Le Roman de Violette, Bandeau de début de chapitre
Le Roman de Violette, Bandeau de début de chapitre


CHAPITRE V



I ngrate enfant ! Quoique j’ai juré en vous quittant, de ne jamais vous revoir et de ne jamais vous écrire, mon amour pour vous, ma folie, dois-je dire, est si forte que je ne puis y résister. Écoutez, je suis riche, je suis veuve, je suis libre ; très malheureuse avec mon mari, j’ai juré à sa mort haine éternelle aux hommes et j’ai tenu mon serment. Si vous voulez m’aimer, mais là m’aimer exclusivement, j’oublierai que vous avez été souillée par le contact d’un homme. Vous me l’avez dit ; vous ignoriez mon amour ; et ma passion pour vous est si grande qu’elle s’accroche à ce mot-là : Vous ignoriez ! et s’en fait une épave. Si vous étiez encore pure !… Mais une félicité parfaite n’est pas de ce monde ; il faut bien que je vous accepte telle que mon mauvais destin vous a faite.

Eh bien ! si vous voulez m’aimer, si vous consentez à le quitter, si vous promettez de ne le revoir jamais, je ne dis pas que je vous donnerai telle ou telle chose ; je vous dis : ce que j’ai sera à vous, nous vivrons à deux ; ma maison, ma voiture, mes domestiques seront les vôtres. Nous ne nous quitterons plus, vous serez mon amie, ma sœur, mon enfant chérie, vous serez plus que tout cela, vous serez ma maîtresse adorée ! Mais pas de partage, j’en serais trop jalouse, j’en mourrais !

Réponds-moi au nom dont ma lettre est signée.

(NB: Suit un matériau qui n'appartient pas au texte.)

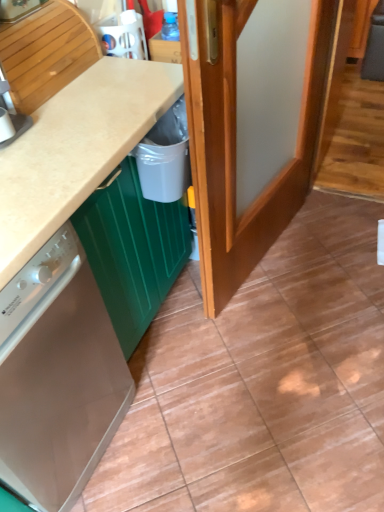
Identify the location of free space in front of beige matte countertop at center. The height and width of the screenshot is (512, 384). (188, 424).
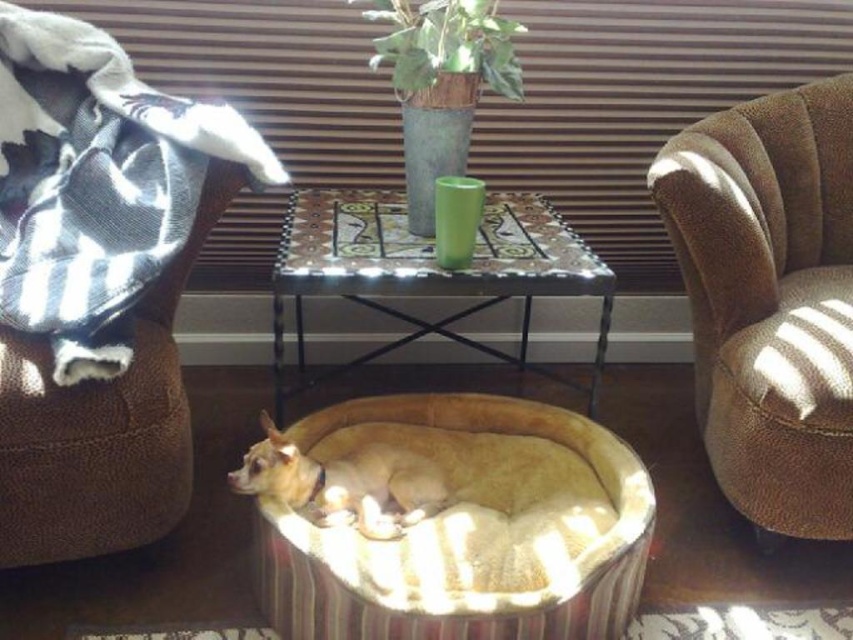
Measure the distance from velvet beige dog bed at center to black and white striped fabric at upper left.

They are 23.60 inches apart.

Which is more to the right, velvet beige dog bed at center or black and white striped fabric at upper left?

From the viewer's perspective, velvet beige dog bed at center appears more on the right side.

Where is `velvet beige dog bed at center`? velvet beige dog bed at center is located at coordinates (451, 522).

Is brown textured armchair at right behind fuzzy beige dog at center?

Yes, it is behind fuzzy beige dog at center.

Between point (712, 250) and point (428, 515), which one is positioned behind?

The point (712, 250) is behind.

Find the location of a particular element. The image size is (853, 640). brown textured armchair at right is located at coordinates (770, 300).

Is point (276, 508) positioned in front of point (699, 323)?

Yes, it is.

Is velvet beige dog bed at center to the right of brown textured armchair at right from the viewer's perspective?

Incorrect, velvet beige dog bed at center is not on the right side of brown textured armchair at right.

Is point (404, 481) farther from viewer compared to point (840, 280)?

No, (404, 481) is closer to viewer.

At what (x,y) coordinates should I click in order to perform the action: click on velvet beige dog bed at center. Please return your answer as a coordinate pair (x, y). This screenshot has height=640, width=853. Looking at the image, I should click on (451, 522).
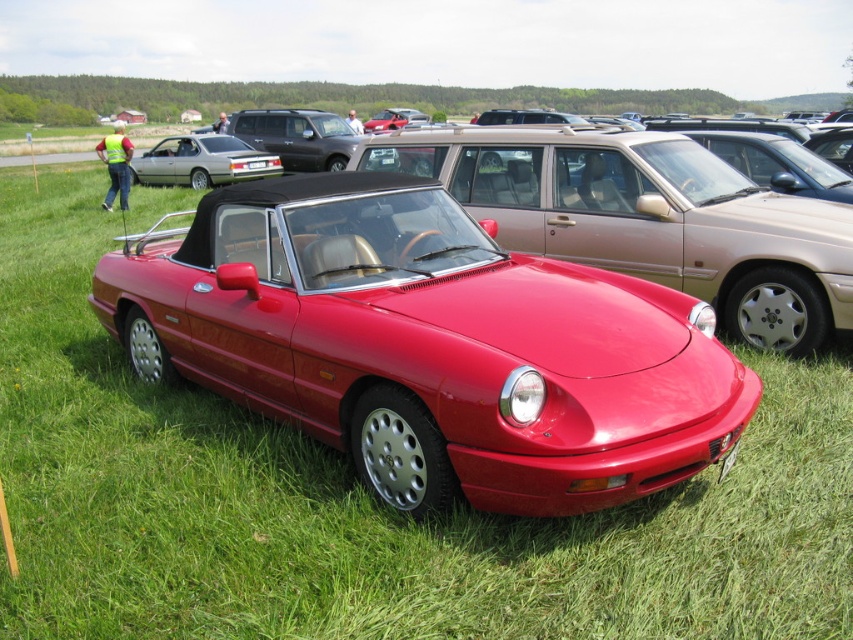
You are a photographer trying to capture the glossy red convertible at center and the white plastic license plate at center in the same frame. Based on their positions, which object should you focus on first to ensure both are in focus?

The glossy red convertible at center is below the white plastic license plate at center. To ensure both are in focus, you should focus on the white plastic license plate at center first since it is closer to the camera.

Looking at this image, you are a photographer trying to capture the glossy red convertible at center and the shiny red convertible at center. According to the scene, which one is positioned lower in the image?

The glossy red convertible at center is positioned lower than the shiny red convertible at center in the image.

You are a photographer trying to capture the silver metallic sedan at center and the white plastic license plate at center in the same frame. Which object is located to the left of the other?

The silver metallic sedan at center is positioned on the left side of white plastic license plate at center.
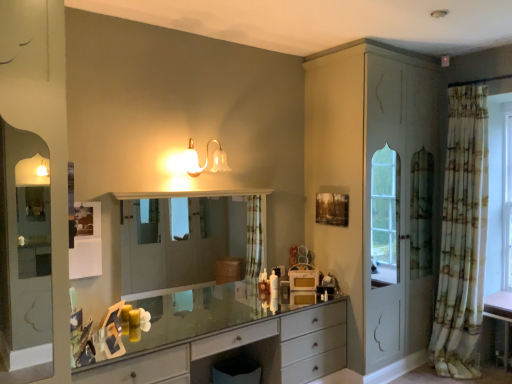
Question: Could you tell me if printed fabric curtain at right is turned towards translucent glass sconce at upper center?

Choices:
 (A) no
 (B) yes

Answer: (A)

Question: Considering the relative sizes of printed fabric curtain at right and translucent glass sconce at upper center in the image provided, is printed fabric curtain at right shorter than translucent glass sconce at upper center?

Choices:
 (A) no
 (B) yes

Answer: (A)

Question: Can you confirm if printed fabric curtain at right is smaller than translucent glass sconce at upper center?

Choices:
 (A) no
 (B) yes

Answer: (A)

Question: Considering the relative positions of printed fabric curtain at right and translucent glass sconce at upper center in the image provided, is printed fabric curtain at right to the right of translucent glass sconce at upper center from the viewer's perspective?

Choices:
 (A) yes
 (B) no

Answer: (A)

Question: From the image's perspective, does printed fabric curtain at right appear higher than translucent glass sconce at upper center?

Choices:
 (A) no
 (B) yes

Answer: (A)

Question: Is printed fabric curtain at right looking in the opposite direction of translucent glass sconce at upper center?

Choices:
 (A) yes
 (B) no

Answer: (B)

Question: Is clear glass mirror at center positioned beyond the bounds of printed fabric curtain at right?

Choices:
 (A) yes
 (B) no

Answer: (A)

Question: Is clear glass mirror at center to the right of printed fabric curtain at right from the viewer's perspective?

Choices:
 (A) no
 (B) yes

Answer: (A)

Question: From the image's perspective, is clear glass mirror at center below printed fabric curtain at right?

Choices:
 (A) no
 (B) yes

Answer: (B)

Question: Can you confirm if clear glass mirror at center is shorter than printed fabric curtain at right?

Choices:
 (A) no
 (B) yes

Answer: (B)

Question: From the image's perspective, does clear glass mirror at center appear higher than printed fabric curtain at right?

Choices:
 (A) no
 (B) yes

Answer: (A)

Question: Is clear glass mirror at center positioned behind printed fabric curtain at right?

Choices:
 (A) yes
 (B) no

Answer: (B)

Question: From the image's perspective, is printed fabric curtain at right below matte gray chest of drawers at center?

Choices:
 (A) yes
 (B) no

Answer: (B)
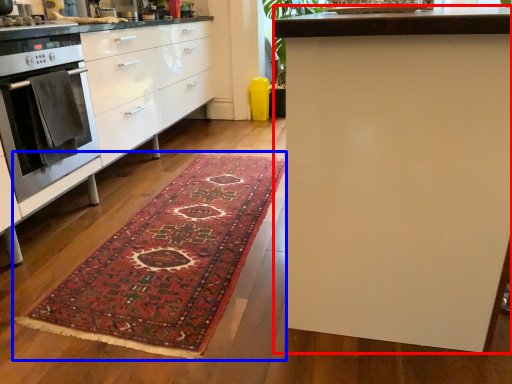
Question: Which object is further to the camera taking this photo, table (highlighted by a red box) or mat (highlighted by a blue box)?

Choices:
 (A) table
 (B) mat

Answer: (B)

J’attendrai ta lettre comme la créature en danger de mort attend la vie.

Odette.

Nous nous regardâmes Violette et moi, riant tous les deux.

— Eh bien ! lui dis-je, elle y va carrément, tu vois.

— Elle est folle !

— De toi, c’est clair comme le jour. Que vas-tu faire ?

— Pardine, je ne lui répondrai pas.

— Au contraire, réponds-lui.

— Pourquoi faire ?

— Mais quand ça ne serait que pour ne pas avoir sa mort à te reprocher.

— Hein ! monsieur Christian, vous avez envie de voir la comtesse moins que dans le simple appareil.

— Tu vois bien qu’elle déteste les hommes.

— Oui, mais vous la ferez revenir de ses préventions.

— Écoute, ma petite Violette, si cela te contrarie…

— Non ; seulement promets-moi une chose ?

— Laquelle ?

— C’est que tu ne feras jamais complètement l’amour !

— Qu’appelles-tu faire complètement l’amour ?

— Je te laisse la liberté des yeux, des mains, de la bouche même, mais je me réserve le reste.

— Je te le jure !

— Sur quoi ?

— Sur notre amour !

— Alors, revenons à la lettre de la comtesse, réfléchis-y, la position qu’elle te propose est belle.

— Moi, te quitter, jamais ! Tu me chasseras peut-être, puisque c’est moi qui suis venue à toi, tu en as le droit, mais te quitter, j’aime mieux mourir.

— Il faut donc mettre de côté ce moyen-là.

— Je crois bien.

— Il faut lui écrire ceci :

— Quoi ?

— Prends la plume.

— Et si je fais des fautes d’orthographe ?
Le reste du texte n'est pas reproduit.